Por el padre Jorge Luis Zarazúa Campa, fmap
zarazuajorgeluis@hotmail.com
La Sagrada Escritura nos advierte con claridad sobre la responsabilidad que tenemos ante Dios por cada una de nuestras palabras. En el Evangelio según san Mateo, Jesús nos dice con solemnidad:
“Yo les digo que en el día del juicio los hombres darán cuenta de toda palabra ociosa que hayan dicho. Porque por tus palabras serás justificado y por tus palabras serás condenado” (Mateo 12,36-37).
Estas palabras del Señor nos recuerdan que el don del habla no es algo trivial. Cada expresión que sale de nuestra boca tiene un peso eterno, pues nuestras palabras pueden ser causa de edificación o de ruina, tanto para nosotros como para quienes nos escuchan. Si Dios nos ha dado el don del lenguaje, no es para desperdiciarlo en conversaciones vanas, sino para que glorifiquemos su Nombre y edifiquemos a los demás con verdad y caridad.
¿Qué son las palabras ociosas?
Las palabras ociosas no se refieren únicamente a conversaciones sin importancia, sino a todo aquello que no edifica, que es vacío o incluso dañino. Podemos incluir en esta categoría:
• Murmuraciones y chismes: Dañan la reputación del prójimo, fomentan discordias y pueden destruir comunidades enteras.
• Palabras vanas y sin propósito: Hablar sin sentido o desperdiciar el don del lenguaje en trivialidades sin provecho para el alma.
• Lenguaje vulgar o irrespetuoso: Expresiones que deshonran a Dios y rebajan la dignidad de quienes las pronuncian y de quienes las escuchan.
• Mentiras y engaños: Toda falsedad que distorsiona la verdad y siembra confusión.
• Palabras hirientes o de desprecio: Insultos, críticas destructivas y comentarios malintencionados que dañan el corazón de los demás.
San Pablo nos exhorta en su carta a los Efesios:
“Ninguna palabra dañina salga de su boca, sino solo la que sea buena para edificación, según la necesidad del momento, para que imparta gracia a los que escuchan” (Efesios 4,29).
El poder de la palabra en nuestra vida espiritual
Dios creó el mundo con su palabra (Génesis 1) y nos ha dado el don del habla para comunicar verdad, amor y justicia. No debemos olvidar que nuestras palabras no son neutrales: tienen el poder de edificar o destruir, de sanar o herir, de llevar a otros a la luz o sumirlos en la oscuridad.
Jesús nos recuerda que nuestras palabras son reflejo de lo que hay en nuestro corazón:
“El hombre bueno saca cosas buenas del buen tesoro de su corazón, y el hombre malo saca cosas malas de su mal tesoro. Porque de la abundancia del corazón habla la boca” (Lucas 6,45).

* _EXTRACTOS DE DATOS_
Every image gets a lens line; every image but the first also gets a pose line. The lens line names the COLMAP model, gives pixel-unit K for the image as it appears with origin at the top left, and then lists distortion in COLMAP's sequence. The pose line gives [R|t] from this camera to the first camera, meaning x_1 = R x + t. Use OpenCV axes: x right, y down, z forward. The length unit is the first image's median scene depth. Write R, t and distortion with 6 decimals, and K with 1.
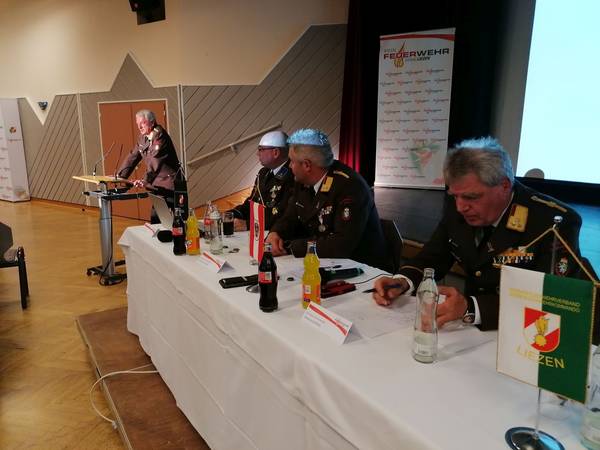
...
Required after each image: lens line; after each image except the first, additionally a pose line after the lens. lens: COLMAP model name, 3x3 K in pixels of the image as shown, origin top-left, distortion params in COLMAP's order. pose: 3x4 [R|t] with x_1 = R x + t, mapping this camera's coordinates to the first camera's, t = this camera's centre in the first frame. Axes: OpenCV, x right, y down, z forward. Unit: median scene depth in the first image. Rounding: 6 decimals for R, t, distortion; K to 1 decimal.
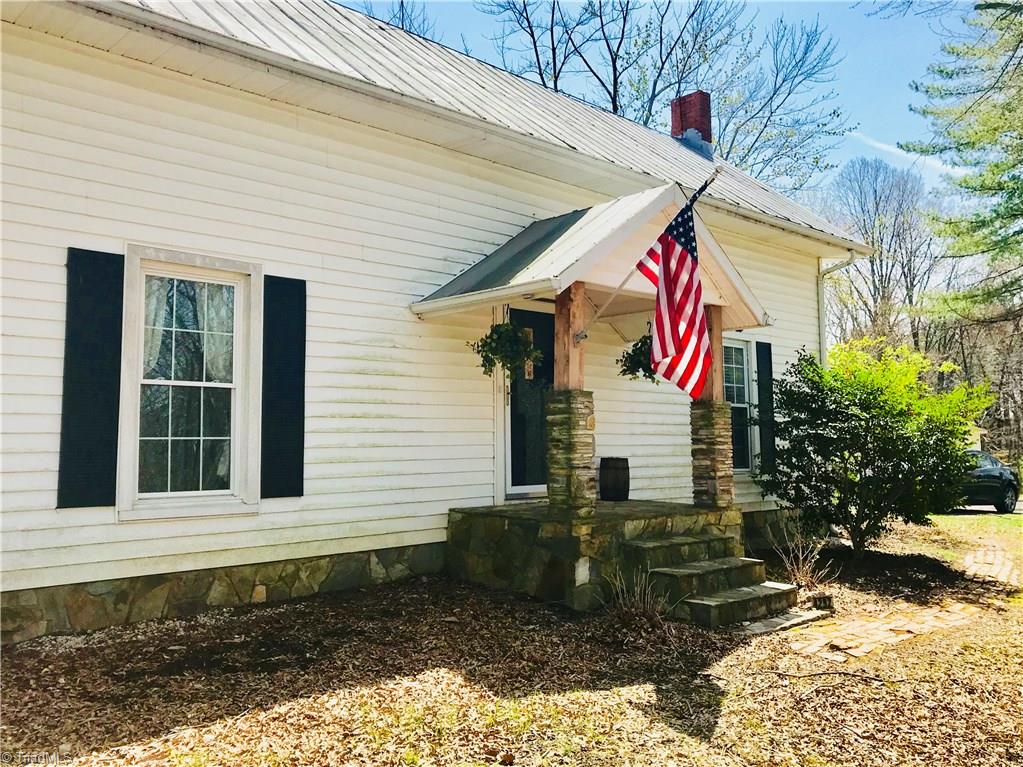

* _TAREA PENDIENTE_
Continúa el texto sobre las palabras ociosas a partir de la cita de Lucas 6,45 con la que termina.

* _RESULTADO OBTENIDO_
Si nuestras palabras son llenas de crítica, queja, mentira o enojo, eso revela la pobreza de nuestro interior. Por el contrario, si nuestro lenguaje es limpio, constructivo y lleno de amor, significa que el Espíritu Santo habita en nuestro corazón.
Por lo tanto, vigilar nuestras palabras es un ejercicio de santidad. Quien controla su lengua y sus pensamientos demuestra madurez espiritual y evita caer en faltas que pueden afectar gravemente su relación con Dios y con los demás.
Cómo purificar nuestro lenguaje
La lucha contra las palabras ociosas requiere disciplina espiritual y un profundo deseo de agradar a Dios. Aquí algunas claves para lograrlo:
1. Examen de conciencia diario: Preguntarnos si nuestras palabras han sido edificantes o si hemos caído en murmuraciones, críticas o habladurías. Examinar cómo nuestras conversaciones afectan a quienes nos rodean.
Examen de conciencia sobre nuestras palabras:
• ¿He hablado de otros de manera negativa o he participado en chismes?
• ¿He utilizado palabras que ofenden o deshonran a Dios y a los demás?
• ¿He mentido o distorsionado la verdad en alguna ocasión?
• ¿Mis palabras han sido un reflejo del amor de Dios o han causado dolor a otros?
• ¿He aprovechado mis conversaciones para edificar y alentar a los demás?
2. Oración constante: Pedir a Dios que nos conceda un corazón limpio y un lenguaje que glorifique su Nombre. Podemos repetir con el salmista: “Pon, Señor, una guardia en mi boca, un centinela a la puerta de mis labios” (Salmo 141,3).
3. Evitar ambientes que fomenten el hablar ocioso: Las malas compañías corrompen las buenas costumbres (cf. 1 Corintios 15,33). Si estamos rodeados de chismes, vulgaridades y conversaciones dañinas, es fácil caer en ellas.
4. Practicar el silencio y la prudencia: Muchas veces, es mejor callar que hablar sin sentido. Como dice Proverbios 10,19: “En las muchas palabras no falta pecado, pero el que refrena sus labios es prudente”.
5. Meditar en la Palabra de Dios: Llenar nuestra mente con la verdad de la Escritura para que nuestras palabras sean reflejo de ella. Si nutrimos nuestro interior con la Palabra de Dios, nuestras conversaciones serán reflejo de su sabiduría.
6. Ofrecer nuestras palabras como sacrificio: Podemos hacer el propósito de no decir nada que no glorifique a Dios, ofreciendo nuestras palabras como un acto de amor y reparación.
Conclusión
Nuestra boca debe ser un instrumento de bendición, no de condenación. Jesús nos enseña que cada palabra que pronunciamos tiene un eco en la eternidad. No hay palabra que pase desapercibida ante los ojos de Dios.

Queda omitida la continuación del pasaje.